While I was homeschooled I was free to direct my own learning. One of my hobbies was card games, and so I taught myself probability in order to try and win more often. I think this early positive experience is what led to my later interest in mathematics, but I often meet people who have a defeatist attitude towards doing maths that I have never agreed with. I think what puts people off trying to learn maths are two common misconceptions.

The first is about what mathematics is – maths is seen as somehow distinct from the other sciences. This isn’t a new idea; Plato thought that because maths dealt with idealised objects such as perfect circles, this meant that mathematical truths must have transcendental qualities. This kind of thinking leads to maths being seen as inherently inaccessible. But this isn’t true because maths isn’t distinct from other sciences, and I actually think that it’s less fundamental than them. Mathematics begins by describing the patterns and regularities that are seen in nature, and while we might talk about these ideas in an abstract way, at no point is the connection to nature actually severed. Because of this maths is no less accessible than the material world around us, or, say, a pack of playing cards.
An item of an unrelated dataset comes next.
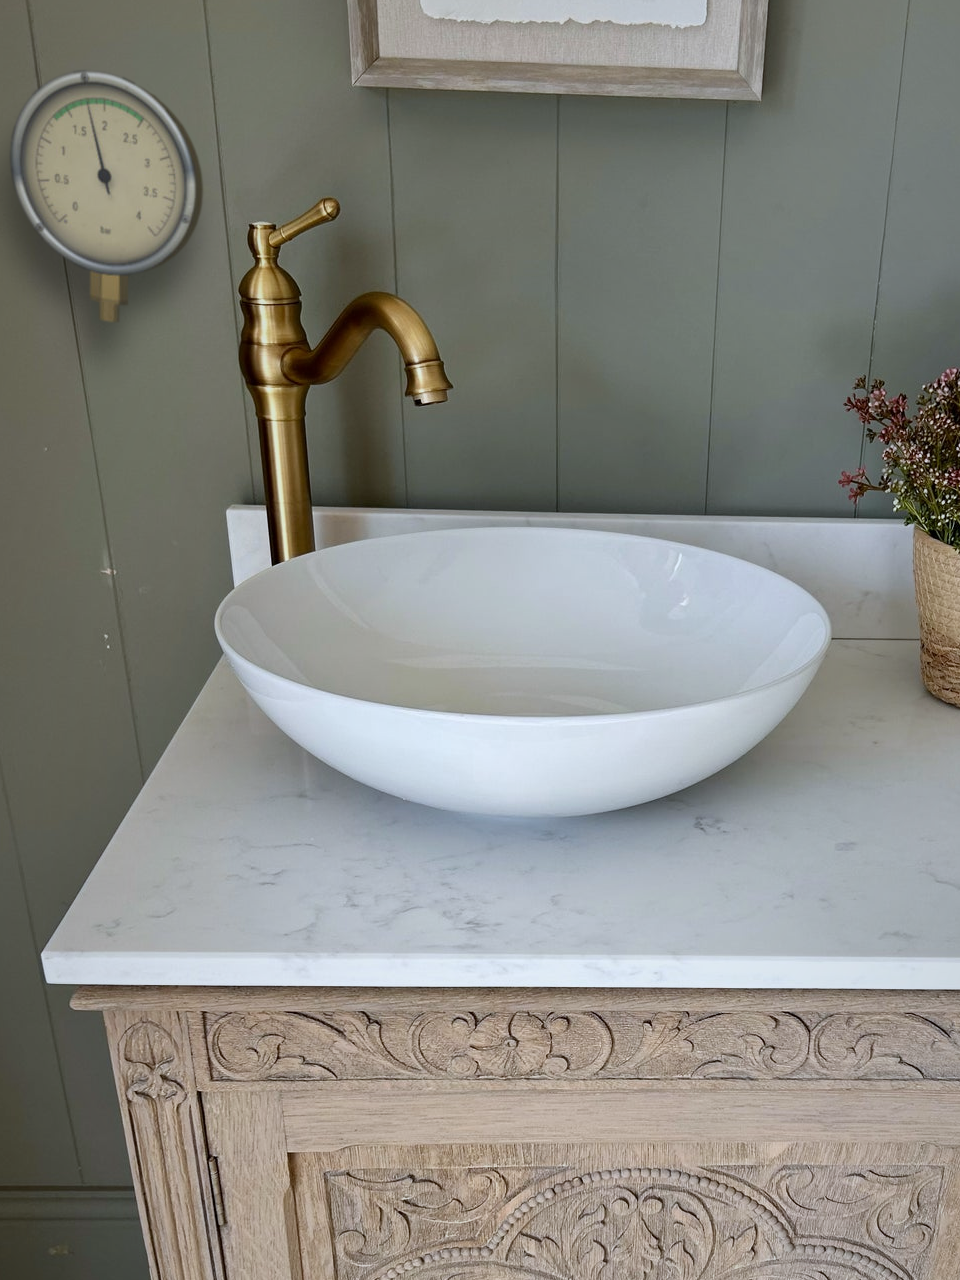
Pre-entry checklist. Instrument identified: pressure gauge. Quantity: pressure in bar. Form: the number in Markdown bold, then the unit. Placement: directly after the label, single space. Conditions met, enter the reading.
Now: **1.8** bar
The other is about how mathematics is done. There are no leaps of faith in maths, nor is there any reasoning that is irreducibly complex. Everything ultimately boils down to simple steps. An example of this is that regardless of how sophisticated a computer is, all it’s ever doing is manipulating ones and zeros. Just from these simple operations computers can do incredibly complex tasks. In the same sense, there’s no reason why someone who knows the basics shouldn’t be able to understand a difficult mathematical proof given the enough time and effort.

My point is that there’s nothing in principle that excludes anyone from being able to do maths. All it takes is patience and interest in what you’re doing. If you’re finding something difficult then try breaking it down into simpler steps and relating it to something familiar in the natural world. Most importantly, don’t give up!